As ?uestlove, who DJ'ed an Obama victory party in New York in 2008, recalls, "We were apprehensive: we didn't want to jump the gun and get caught up in November madness. People were running in the streets, hugging each other; I just stood on the corner and watched. It was like the friendliest riot ever, for two straight weeks.… And then I started realizing that [people] were not really as politically in tune as I would have hoped. I started asking myself, 'OK, what's going to happen once they realize that this is a hierarchy, not a kingdom? A lot of people made their political decisions based on a Saturday Night Live sketch; how are they going to feel six months from now, once they realize that one man can't clean up a dirty-ass frat house with just some buckets and some sponges? Will they blame him for not moving quick enough?' I wanted to hold back to see what was going to happen, and sure enough, we called it. I feel that it was wiser to make a personal record than a hasty political Band-Aid album."

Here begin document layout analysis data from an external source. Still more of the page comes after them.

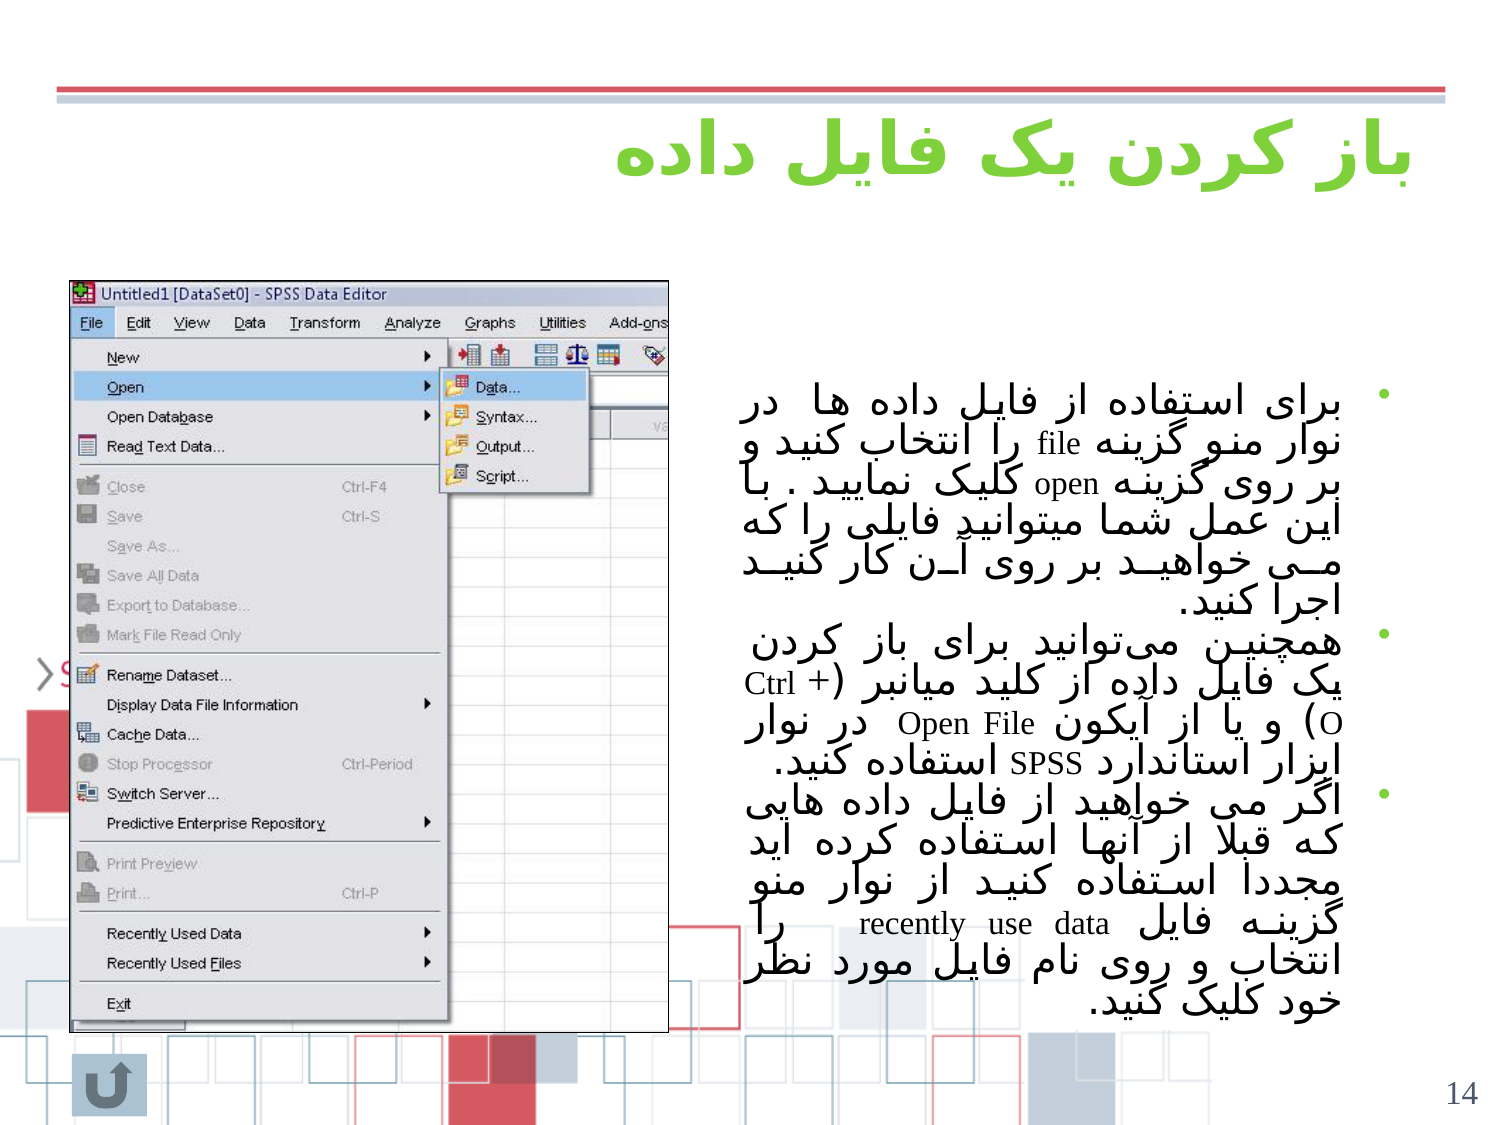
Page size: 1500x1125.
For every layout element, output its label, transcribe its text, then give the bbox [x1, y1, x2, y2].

list برای استفاده از فایل داده ها در نوار منو گزینه file را انتخاب کنید و بر روی گزینه open کلیک نمایید . با این عمل شما میتوانید فایلی را که می خواهید بر روی آن کار کنید اجرا کنید. همچنین می‌توانید برای باز کردن یک فایل داده از کلید میانبر (Ctrl + O) و یا از آیکون Open File در نوار ابزار استاندارد SPSS استفاده کنید. اگر می خواهید از فایل داده هایی که قبلا از آنها استفاده کرده اید مجددا استفاده کنید از نوار منو گزینه فایل recently use data را انتخاب و روی نام فایل مورد نظر خود کلیک کنید. [725, 374, 1407, 903]
slide_number 14 [1417, 1068, 1494, 1114]
text_box [71, 1053, 147, 1117]
picture [70, 280, 669, 1033]
title باز کردن یک فایل داده [597, 58, 1454, 200]
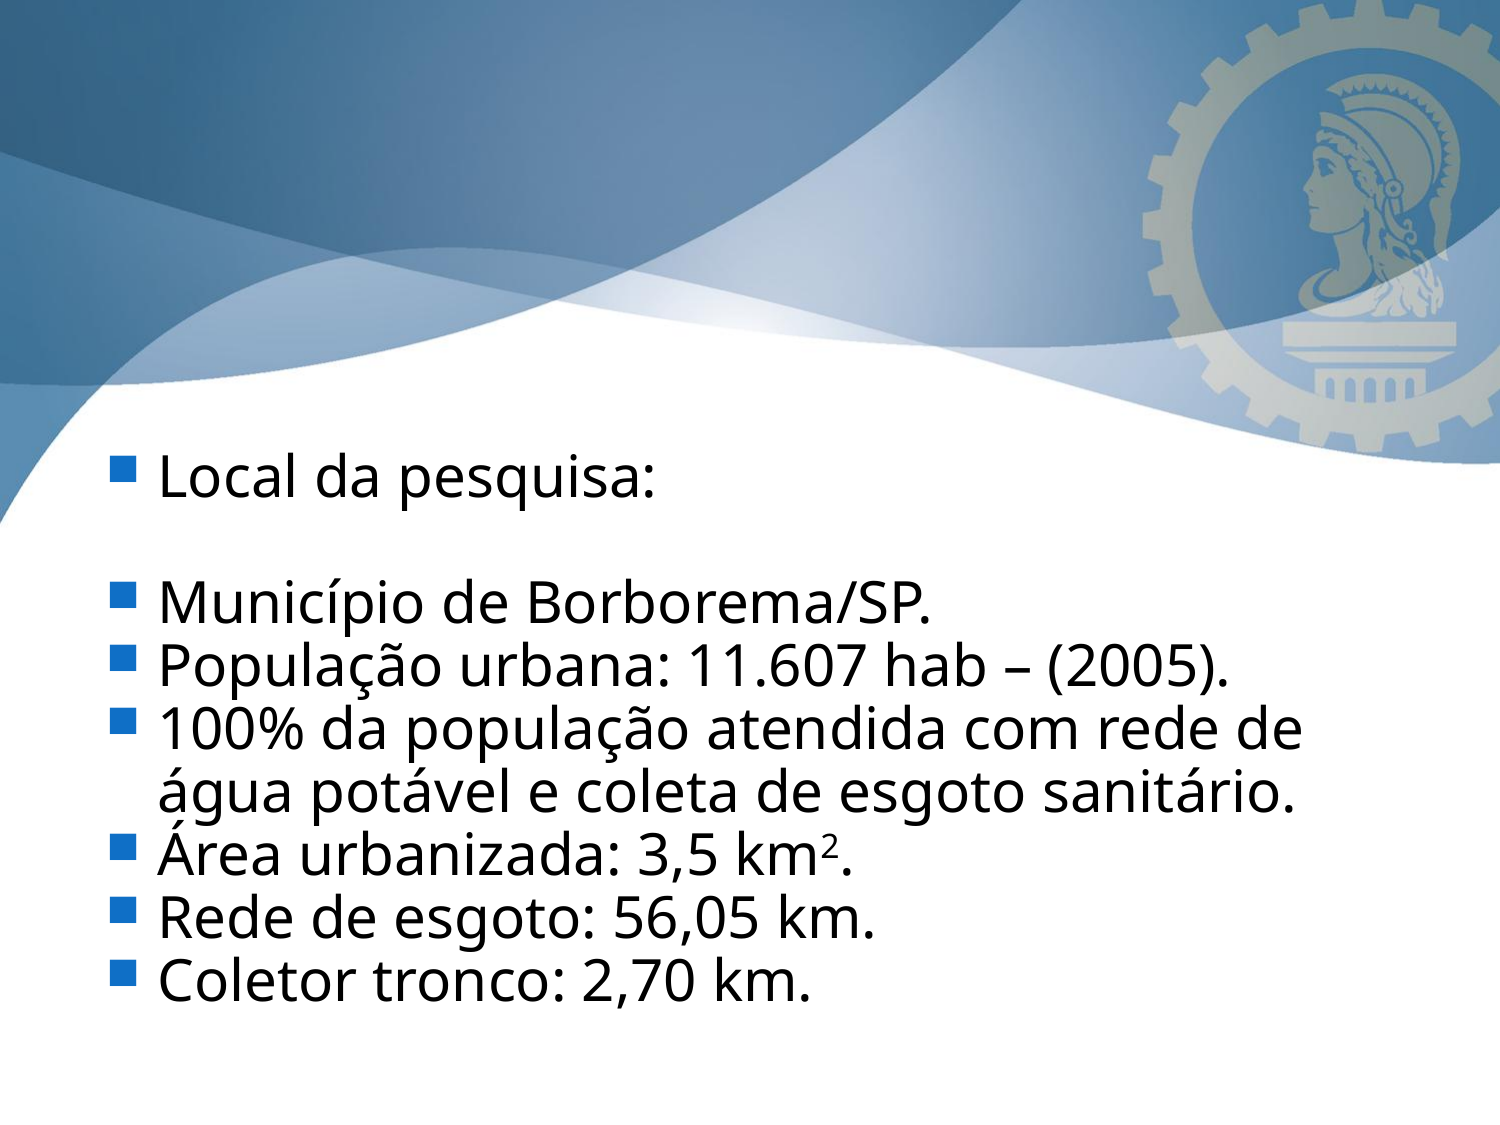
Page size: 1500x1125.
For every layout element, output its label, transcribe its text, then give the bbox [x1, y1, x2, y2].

list Local da pesquisa: Município de Borborema/SP. População urbana: 11.607 hab – (2005). 100% da população atendida com rede de água potável e coleta de esgoto sanitário. Área urbanizada: 3,5 km2. Rede de esgoto: 56,05 km. Coletor tronco: 2,70 km. [76, 432, 1427, 1047]
picture [0, 0, 1500, 1125]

How I Got Over does express some hope, as reflected in its gospel-tinged production; it certainly sounds brighter than its coruscating, end-of-Bush-era predecessor, Rising Down (2008). The new disc was recorded in the band's dressing room on the Jimmy Fallon Show — The Roots have been the talk show host's house band since his debut in March 2009. How I Got Over is the first Roots album since their 1993 debut, Organix, on which the musicians recorded together as a band.
Being on Fallon's show exposed The Roots to a number of indie/alternative bands, some of whose members appear as guests on How I Got Over. Jim James from Monsters of Folk sings the plaintive hook on Dear God 2.0; members of Dirty Projectors sing on the album's wordless introduction, A Peace of Light; and strangest of all, Pitchfork darling Joanna Newsom delivers the unearthly hook for Right On (adapted from her own song The Book of Right On).
"I'm pretty certain that fans of those three [bands] will be mildly curious to see what we're about," says ?uestlove.
The Roots may not be overwhelmingly popular, but their longevity, combined with their stylistic variance – their Toronto gig included Afrobeat, reggae, James Brown-style funk and blues rock – mark them as pleasers of many different types of crowds. Over their career, says ?uestlove, they've "collected very small amounts of different demographics," including fans of poetry and jazz, of jam bands, of freestyle rap (Black Thought being a past master) and now, watchers of the Fallon Show, who have started calling out requests at gigs for segments like Slow Jam the News.
Acquiring such diverse fan bases is difficult — keeping them, even tougher. The Roots have managed the difficult transition from early exuberance to maturity with panache. How I Got Over is thoughtful but never boring – ?uestlove's hard-hitting drums, the virtuoso rapping and innovative production (Hustla features an AutoTuned baby courtesy of M.I.A. collaborator Diplo ) ensure it's consistently ear-opening.
"To hear the feedback [from the album], there are a lot of people out there like us," says ?uestlove. "They say, 'Wow, I really feel maturity on this record. I'm proud to be 40! It didn't seem cool before.' I think we found something."
How I Got Over is in stores now. The Roots play the Montreal Jazz Festival on June 30.
Mike Doherty is a writer based in Toronto.